In the letter Stouffer writes that he did not know what to do when he heard of the assassination. He tells his sisters to stay strong back home, and reminds them that it was God's will for him to go. It seems as though Stouffer is trying to find a reason or explanation for Lincoln's death to deal with the mourning he is going through. Stouffer also describes the town of Poughkeepsie, which most likely had a similar atmosphere as many northern towns at the time of Lincoln's assassination. He wrote that nearly everyone wore black and white badges, and that the streets were filled with crape. He also noted that flags were flown at half mast, and were trimmed in black. Stouffer continues to give advice to his sisters in the letter, reminding them that no one knows when the son of God is coming back, hinting that they could die unexpectedly just as Lincoln had. He states, "God was ready to give him," referring to Lincolns untimely death. Stouffer finished the letter catching up on things like the news of his sister's new colt, the feelings of his uncle, and other small talk that would be discussed in a family letter.
Northern whites were not the only group of Americans to mourn Lincoln's assassination. Recently freed blacks saw Lincoln as their savior from slavery.

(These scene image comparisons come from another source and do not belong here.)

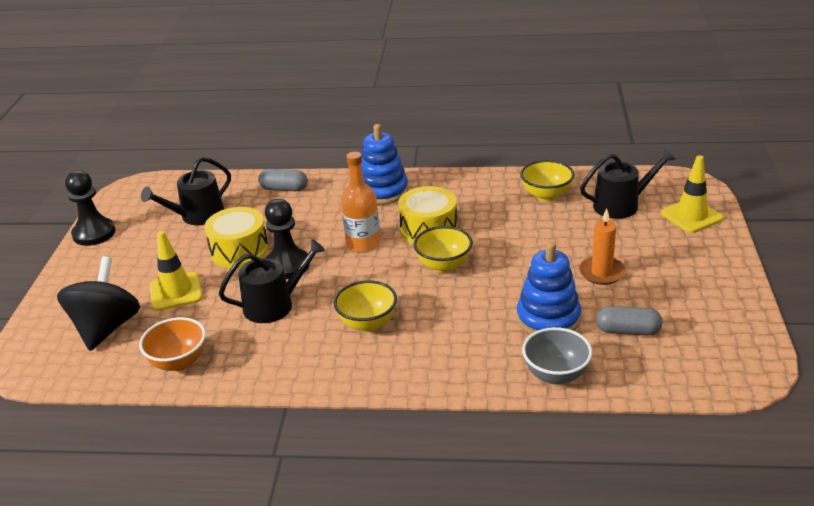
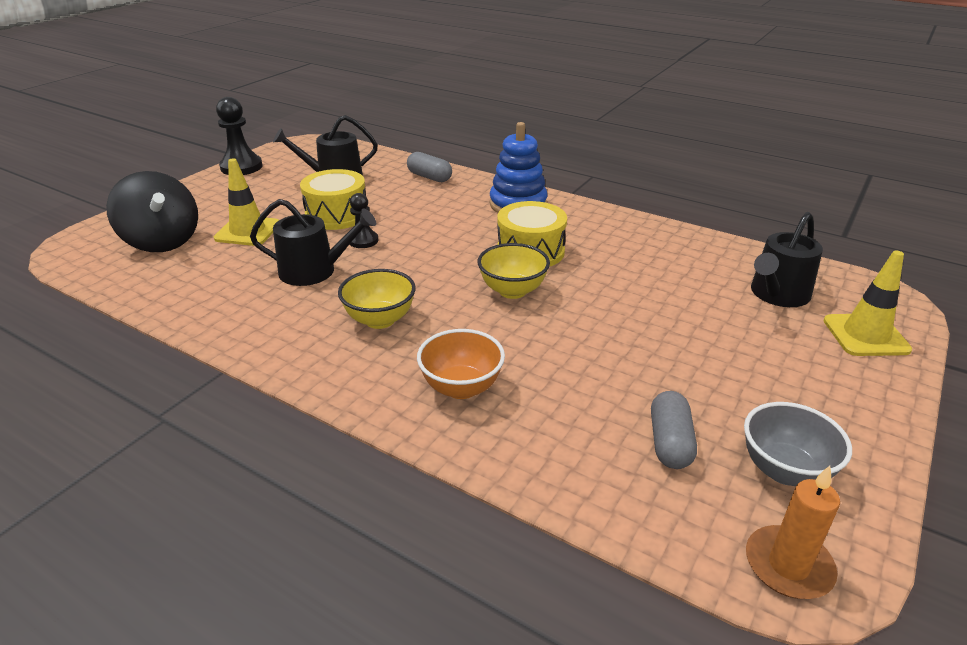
camera: 25 degrees right, 0 degrees up
(106, 328) = (162, 241): black spinning top -> black spinning top turned 105 degrees clockwise
(179, 362) = (180, 291): orange bowl -> orange bowl (461, 387)
(287, 265) = (363, 241): black pawn -> black pawn, size x0.60
(363, 244) = (452, 244): orange bottle -> none
(546, 195) = (691, 258): yellow bowl -> none
(548, 319) = (579, 388): blue stacking toy -> none
(555, 375) = (530, 459): grey bowl -> grey bowl (784, 470)
(601, 272) = (691, 360): orange candle -> orange candle (788, 565)
(621, 205) = (777, 294): black watering can -> black watering can turned 120 degrees clockwise
(628, 331) = (670, 442): grey capsule -> grey capsule turned 60 degrees clockwise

Historian Benjamin Quarles described the black population as taking an immense blow, "Strong men cried without Shame," in Quarel's words. He went as far as writing that some blacks had felt that Booth had "crucified their Lord." Blacks in both the North and the South recognized that they had lost a leader that did invaluable things for them, and they mourned his death accordingly.

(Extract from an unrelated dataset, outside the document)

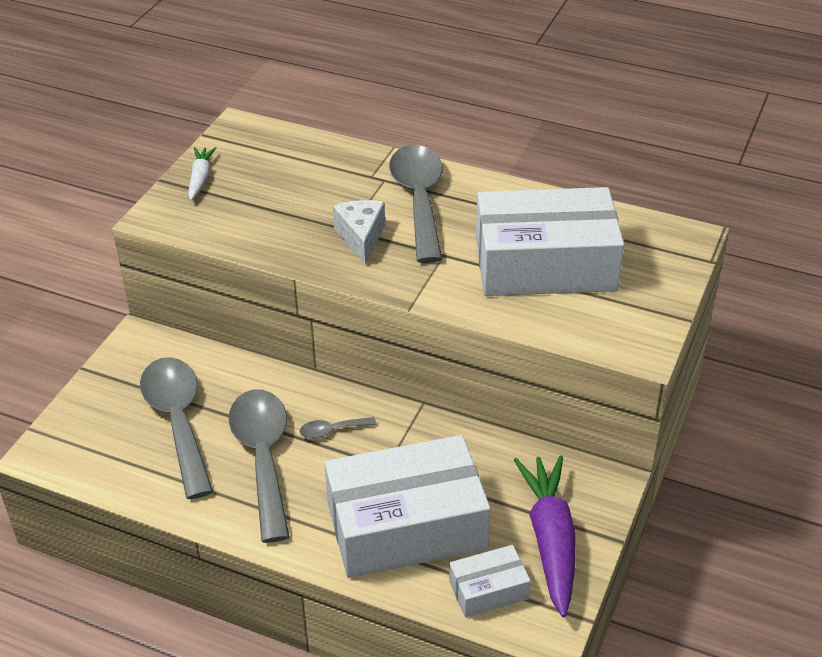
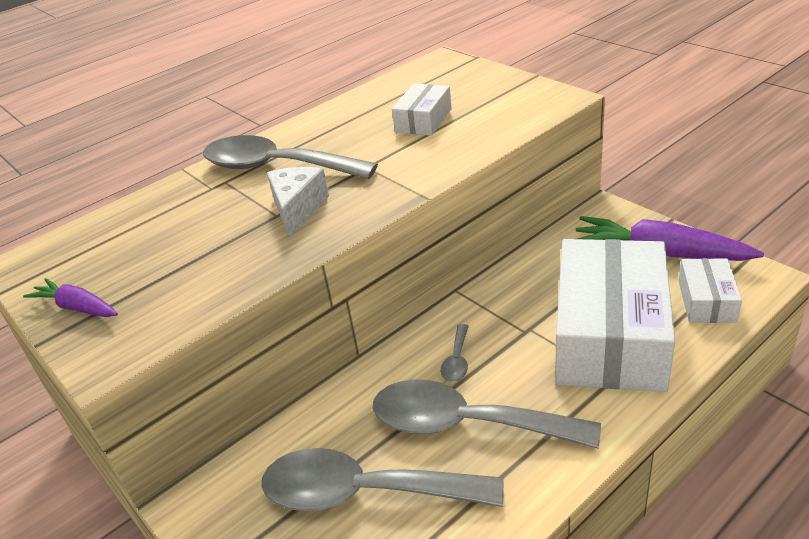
camera: 60 degrees left, 5 degrees down
(200, 179) = (77, 307): white carrot -> purple carrot
(361, 237) = (298, 209): white cheese -> white cheese turned 75 degrees clockwise
(545, 264) = (423, 120): white box -> white box, size x0.46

Although there was an intense mourning of Lincoln's death, not everyone in the country felt remorse over the assassination. Many southerners saw Lincoln as the cause for their most of their problems, and blamed him for the war and extreme destruction of their land and livelihoods. According to historian Michael Davis, some southern towns held meetings to endorse Booth's murder of Lincoln, and celebrate the deed. One Texan described the assassination as ridding the world of "a monster that disgraced the form of humanity."

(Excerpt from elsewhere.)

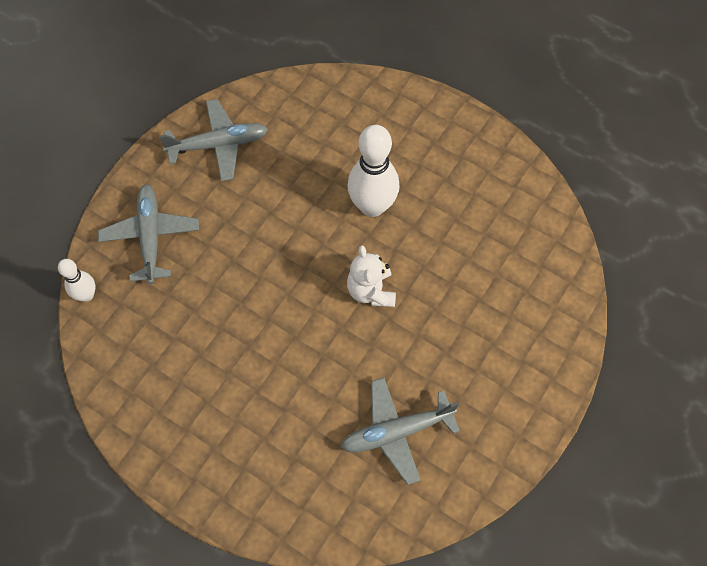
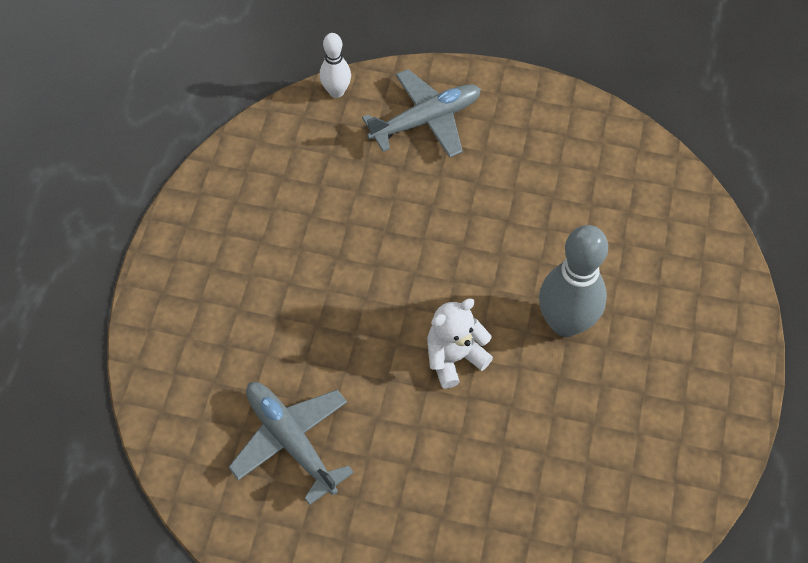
camera: 70 degrees right, 5 degrees down
(218, 145) = (567, 140): grey plane -> none
(372, 206) = (565, 323): white bowling pin -> grey bowling pin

Benjamin Stouffer's letter home shows one side of the reaction to President Abraham Lincoln's assassination in 1865. Although this reaction was widespread throughout a good deal of the North, it was obviously not held by everyone, notably much of the south. These differing views on Lincoln and his assassination were immense topics of controversy during that time, and feelings are still strong about the subject in the United States today.